Mary comments how Mierzwiak will be in the book someday, and Stan agrees. As the three drink more, Mary questions if Joel can be woken up, but Stan assures her that he can’t. In Joel’s memories, he remembers being woken up by Clementine who wants him to open up more to her. She doesn’t think Joel trusts her. Though he still has his eyes closed, he responds by stating how constantly talking isn’t necessarily communicating. She gets bothered by this and insists she just wants to know him better. According to Clementine, intimacy is about sharing things, and she gets mad over Joel’s comment. They continue to talk while other voice over memories are overlayed of Clementine wanting to read Joel’s journal if he has nothing to say about thoughts, passion, or love. Sometime after, he is writing in his journal about having dinner at Kang’s again on the date of November 19, 2003. He wonders if they are the couple people feel sorry for at restaurants. As she takes a swig from the bottle, Joel knows she’s going to be “drunk and stupid” now. Just then, she passively aggressively tells him to clean his hair off the soap in the shower. Before she refers to it as repulsive, he correctly guesses her verbiage. Suddenly, Joel is distracted after hearing Patrick from an unknown distance calling Clementine in real time. She’s extremely anxious and confused on the phone. At the same time, Joel is having visions of seeing Patrick in Barnes and Noble talking to Clementine. He tries to approach Patrick and attempts to turn him around, but since he doesn’t know Patrick’s face because he only saw him the one time outside the car, he doesn’t know Patrick in the dream. With this, he can only see the back of Patrick’s head, even when he flips him around. Joel finds himself in a different location and sits at a small dinner table, while hearing Clementine’s voice on the phone ask Patrick if she’s ugly and whatnot. In real time, Patrick asks Stan if he can leave for a bit to calm Clementine down. Stan tries to protest, but Mary insists he go, and she will help Stan instead. Patrick sees this as further evidence that Mary doesn’t like him. Even so, he goes to see her, calling her by a cutesy nickname of “Tangerine”.

**Recorded data**

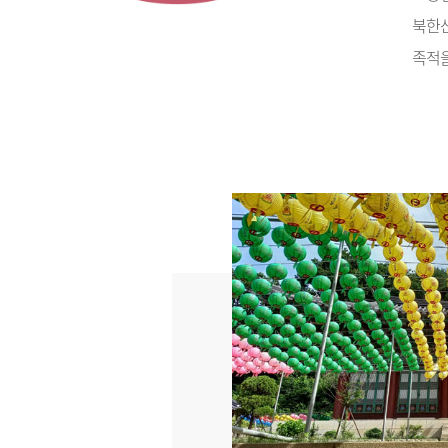
북한산
족적을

**Problem statement**
Extend the plot summary of the memory-erasing night from the point where it stops.

**Answer for the task**
Back in Joel’s memories, Clementine shows up at Joel’s place with dyed orange hair. Joel likes it and says she looks like a tangerine. As Joel jumps off the bed, it suddenly hits him. How does this Patrick know to call her that? At the same time, Stan and Mary share a joint on break and lay down on Joel’s bed on both sides of him. Stan is talking about The Clash’s legacy while Mary praises Mierzwiak and what he has given the world with his ideas. Patrick goes to Clementine’s house, and she is freaking out over a myriad of reasons like getting old and her skin not looking good, amongst other things. He consoles her, and it leads her to suggesting they got to Montauk or Boston on a whim. He’s down to go next weekend, but she wants to leave immediately. While this is going on, a high Stan and Mary dance on Joel’s bed while he lays there asleep, with Mary in her underwear. Patrick calls to tell Stan he can’t come back tonight because of Clementine, but Stan says it’s fine because he has it under control. Right after, Patrick searches through his bag while waiting for Clementine to get ready, and he pulls out a gift from Joel detailing his time laying on the Charles River with Clementine and how happy he was at that time. When she gets into the room, he puts it away and pulls out an early Valentine’s Day gift. He doesn’t know what it is but acts like it’s part of the surprise. It turns out to be a necklace she actually likes, which surprises her because she’s never been out with a guy who has given her jewelry she’s actually liked. What she doesn’t know was that this was Joel’s gift. Patrick saved the garbage bag of memories and is using it to win over Clementine.
This has only just begun. As Joel continues to reexperience his previous memories with Clementine as they are erased, he starts to see things from a different perspective at the wrong time, racing against the clock to try and keep her in his head somewhere. At the same time, things only continue to go wrong with the Lacuna employees while they work on Joel, and it effects their own personal issues and the business itself.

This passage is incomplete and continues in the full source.